When medical emergencies interrupt daily life in the Meadville community, members of the Allegheny Emergency Response Organization are on the scene.
AERO is a student-led group that aims to promote community medicine on campus and in the Meadville area, according to AERO President Monessha Jayabalan, ’19.
In 2016, Drexel University was featured in USA Today for its support of its student-run, emergency medical service organization. Drexel is home to 65 dedicated campus members who are licensed to provide first responder services on campus, according to the USA Today article.
While they are unable to provide transport, student first responders at Drexel will arrive at a scene and provide medical support. Then, volunteers can call the community ambulance or fire department to provide further care, the article explains.
More than 10,000 student volunteers on more than 250 college campuses across the country serve as emergency medical technicians or provide emergency response-related services for their fellow students, Scott Savett, spokesman for the National Collegiate Emergency Medical Services Foundation, told USA Today.
For Allegheny students, AERO provides a similar opportunity to gain exposure to emergency medicine.
Because AERO is an Allegheny Student Government-recognized club, it is open to all students who display interest. This means students interested in emergency response and emergency medicine do not necessarily need prior EMT experience or certifications to participate in AERO events and classes.
Next semester, AERO plans to work with Butler Community College to bring EMT classes to Allegheny. If participants take the class and meet the course requirements, they will receive an official EMT certification, Jayabalan said.
Additionally, AERO provides an opportunity for students interested in careers in medicine to gain on-the-job experience.
“Not everyone has the opportunity to get involved in patient care,” said Matt Kim, ’19, AERO equipment manager.
Kim began as an EMT and received training at the Vernon Township Volunteer Fire Department. As AERO equipment manager, Kim ensures equipment is up to date and helps coordinate efforts to connect Allegheny College with the Meadville community.
While the club hopes to eventually provide emergency response services on campus, its board members aim to continue providing educational skills clinics and courses for Allegheny students.

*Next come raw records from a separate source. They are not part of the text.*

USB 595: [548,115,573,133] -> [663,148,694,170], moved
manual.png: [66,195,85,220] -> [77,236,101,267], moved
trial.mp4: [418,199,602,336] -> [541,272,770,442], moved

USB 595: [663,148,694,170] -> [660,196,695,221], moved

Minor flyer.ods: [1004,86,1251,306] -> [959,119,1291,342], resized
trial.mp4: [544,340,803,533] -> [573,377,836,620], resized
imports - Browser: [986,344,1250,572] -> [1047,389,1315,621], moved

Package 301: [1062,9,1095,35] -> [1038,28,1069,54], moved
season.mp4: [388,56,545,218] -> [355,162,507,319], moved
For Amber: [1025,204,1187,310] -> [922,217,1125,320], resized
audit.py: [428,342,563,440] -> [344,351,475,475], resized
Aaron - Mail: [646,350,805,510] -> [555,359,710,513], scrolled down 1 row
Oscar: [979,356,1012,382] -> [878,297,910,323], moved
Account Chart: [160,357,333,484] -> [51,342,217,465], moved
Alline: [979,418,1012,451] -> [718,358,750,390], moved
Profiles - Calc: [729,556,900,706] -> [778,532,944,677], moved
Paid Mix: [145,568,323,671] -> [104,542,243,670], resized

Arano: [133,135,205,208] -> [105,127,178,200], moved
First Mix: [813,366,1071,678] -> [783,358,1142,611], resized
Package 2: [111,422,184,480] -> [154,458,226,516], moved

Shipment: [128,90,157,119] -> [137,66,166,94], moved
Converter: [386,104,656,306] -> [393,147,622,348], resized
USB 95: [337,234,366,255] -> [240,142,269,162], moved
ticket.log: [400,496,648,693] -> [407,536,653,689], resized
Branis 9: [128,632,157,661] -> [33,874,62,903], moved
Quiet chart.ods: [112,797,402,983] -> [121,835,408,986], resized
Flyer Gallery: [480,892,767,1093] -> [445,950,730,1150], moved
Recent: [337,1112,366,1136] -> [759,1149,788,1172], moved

These courses include CPR classes, wilderness certification and continued education for EMTs.
The club would also like to implement a Quick Response System on campus.
This system would help facilitate the connection between EMT student volunteers and the Meadville Area Ambulance Service and improve response times and resource efficiency.
MAAS would employ EMTs from Allegheny, who would operate within the bounds of the Allegheny College campus, according to Jayabalan.
In theory, QRS would improve efficiency and limit unnecessary ambulance calls, according to Jayabalan.
“This would help with better access to patient care … quicker response time (and) also helps with resources,” Jayabalan said. “We would be there to help make that decision if you need to go to the hospital or do you not need to go.”
In order to work as part of the QRS System, licensed student EMTs should also have valid CPR certification, hazmat certification and certification to drive an emergency vehicle.
Right now, the club is working with Associate Dean of Students for Wellness Education Gretchen Beck as well as the Office of Financial Aid to work out the legalities and logistics of employing student EMTs.
In the future, Jayabalan said, AERO hopes to implement the QRS System and continue to maintain and improve their medical presence on campus.